- Education: University of Cambridge
- Known for: Arithmetic combinatorics
- Awards: European Prize in Combinatorics (2013) Whitehead Prize (2013) EMS Prize (2012) Adams Prize (2011) Royal Society University Research Fellowship
- Scientific career
- Fields: Mathematics
- Workplaces: University of Oxford
- Thesis: Topics in arithmetic combinatorics (2007)
- Doctoral advisor: Timothy Gowers
- Other academic advisors: Ben Green
- Website: people.maths.ox.ac.uk/sanders

= Tom Sanders (mathematician) =

British mathematician

Tom Sanders is an English mathematician, working on problems in additive combinatorics at the interface of harmonic analysis and analytic number theory.

==Education==
Sanders studied mathematics at the University of Cambridge, where he was awarded a PhD in 2007 for research on arithmetic combinatorics supervised by Timothy Gowers.

==Career and research==
He held a Junior Research Fellowship at Christ's College, Cambridge from 2006 until 2011, in addition to visiting fellowships at the Institute for Advanced Study in 2007, the MSRI in 2008, and the Mittag-Leffler Institute in 2009. Since 2011, he has held a Royal Society University Research Fellowship (URF) at the University of Oxford, where he is also a senior research fellow at the Mathematical Institute, and a Tutorial Fellow at St Hugh's College, Oxford.

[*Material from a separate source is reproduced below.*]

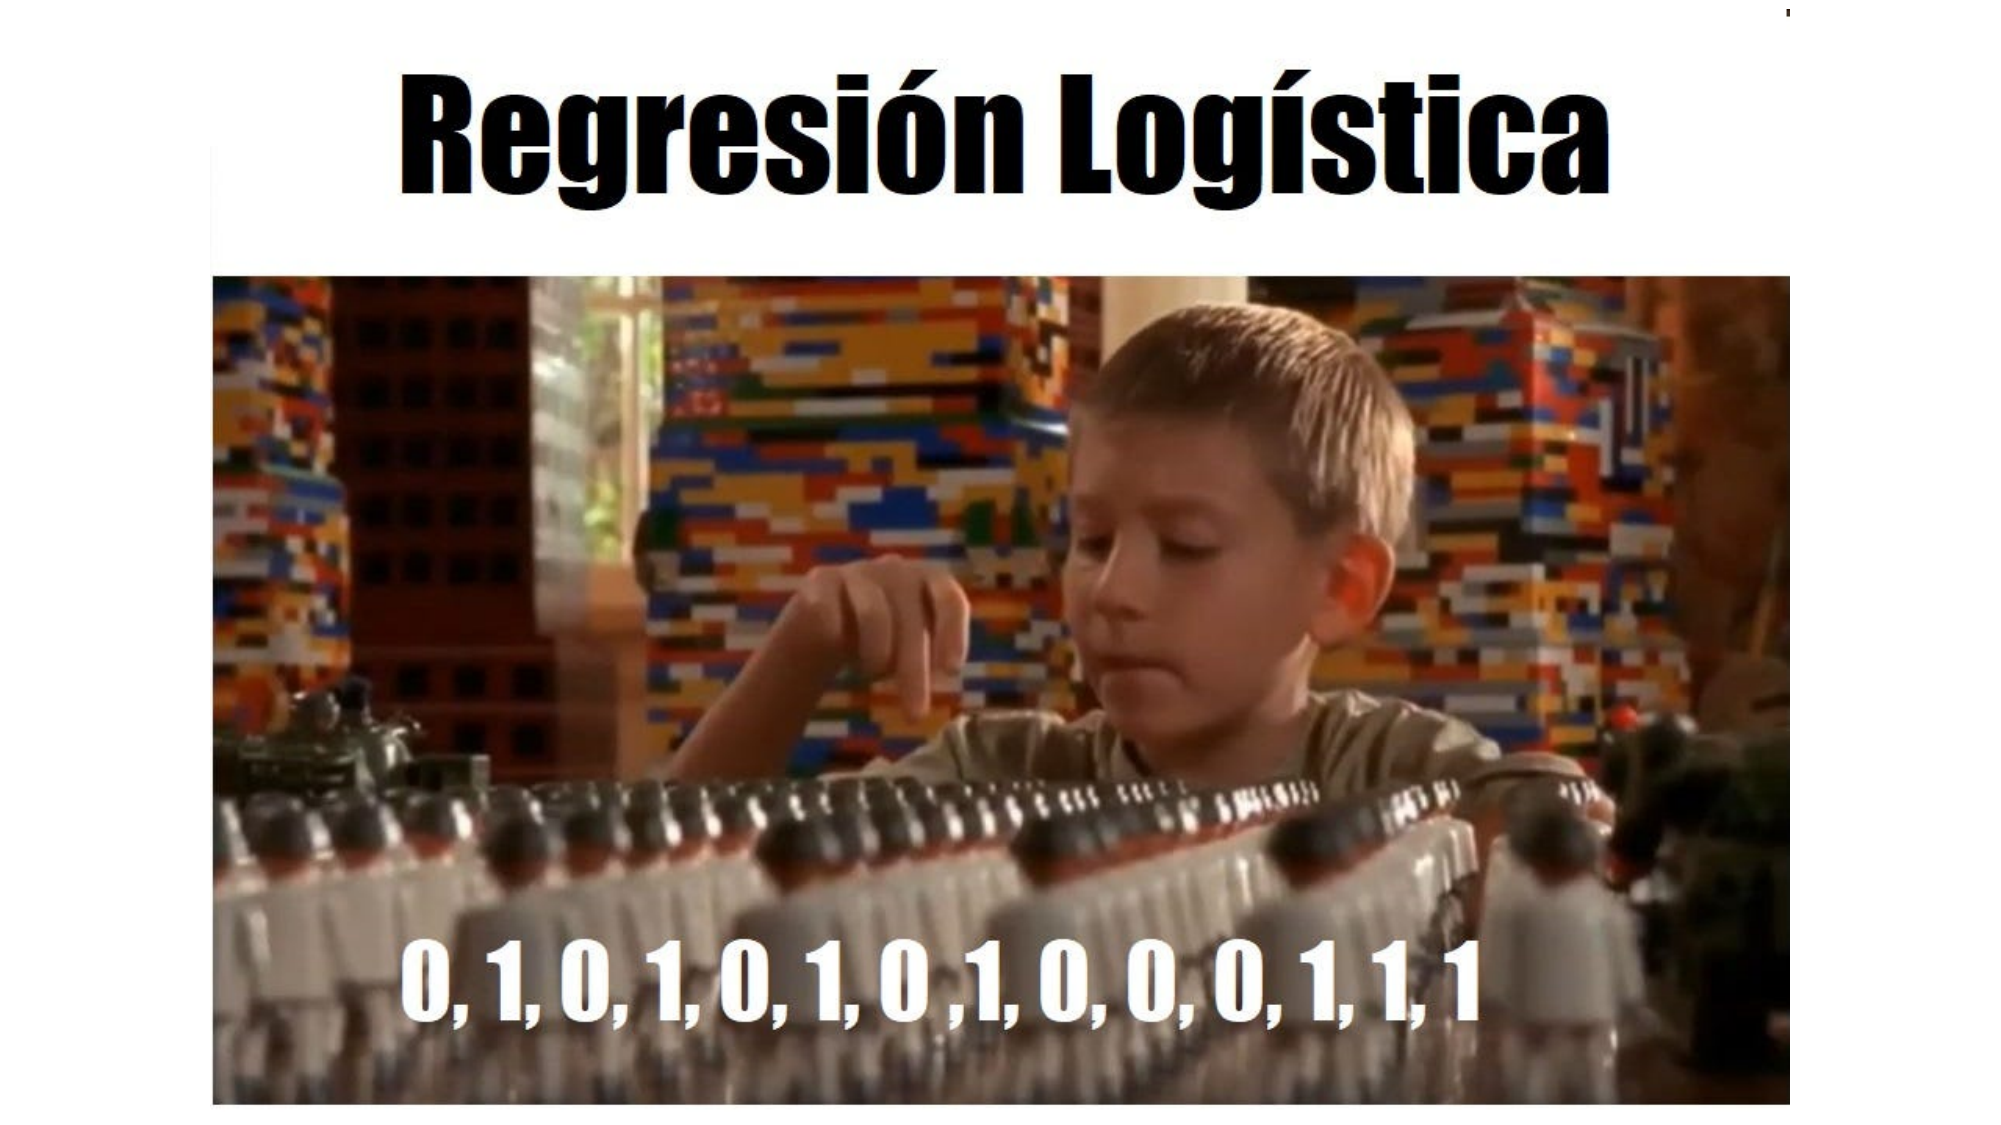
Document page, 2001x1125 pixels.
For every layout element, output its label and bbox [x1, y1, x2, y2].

picture [210, 8, 1790, 1117]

Among other results, he has improved the theorem of Klaus Friedrich Roth on three-term arithmetic progressions, coming close to breaking the so-called logarithmic barrier. More precisely, he has shown that any subset of {1, 2, ..., N} of maximal cardinality containing no non-trivial three-term arithmetic progression is of size $O\!\left(\frac{N (\log \log N)^5}{\log N}\right)\;\!\!\!.$

===Awards and honours===
In February 2011, he was awarded the Adams Prize (jointly with Harald Helfgott) for having "employed deep harmonic analysis to understand arithmetic progressions and answer long-standing conjectures in number theory". In July 2012, he was awarded a Prize of the European Mathematical Society for his "fundamental results in additive combinatorics and harmonic analysis, which combine in a masterful way deep known techniques with the invention of new methods to achieve spectacular results." In July 2013, he was awarded the Whitehead Prize of the London Mathematical Society for his "spectacular results in additive combinatorics and related areas", in particular "for his paper obtaining the best known upper bounds for sets of integers containing no 3-term arithmetic progressions, for his work dramatically improving bounds connected with Freiman's theorem on sets with small doubling, and for other results in additive combinatorics and harmonic analysis." In September 2013, he was awarded the European Prize in Combinatorics.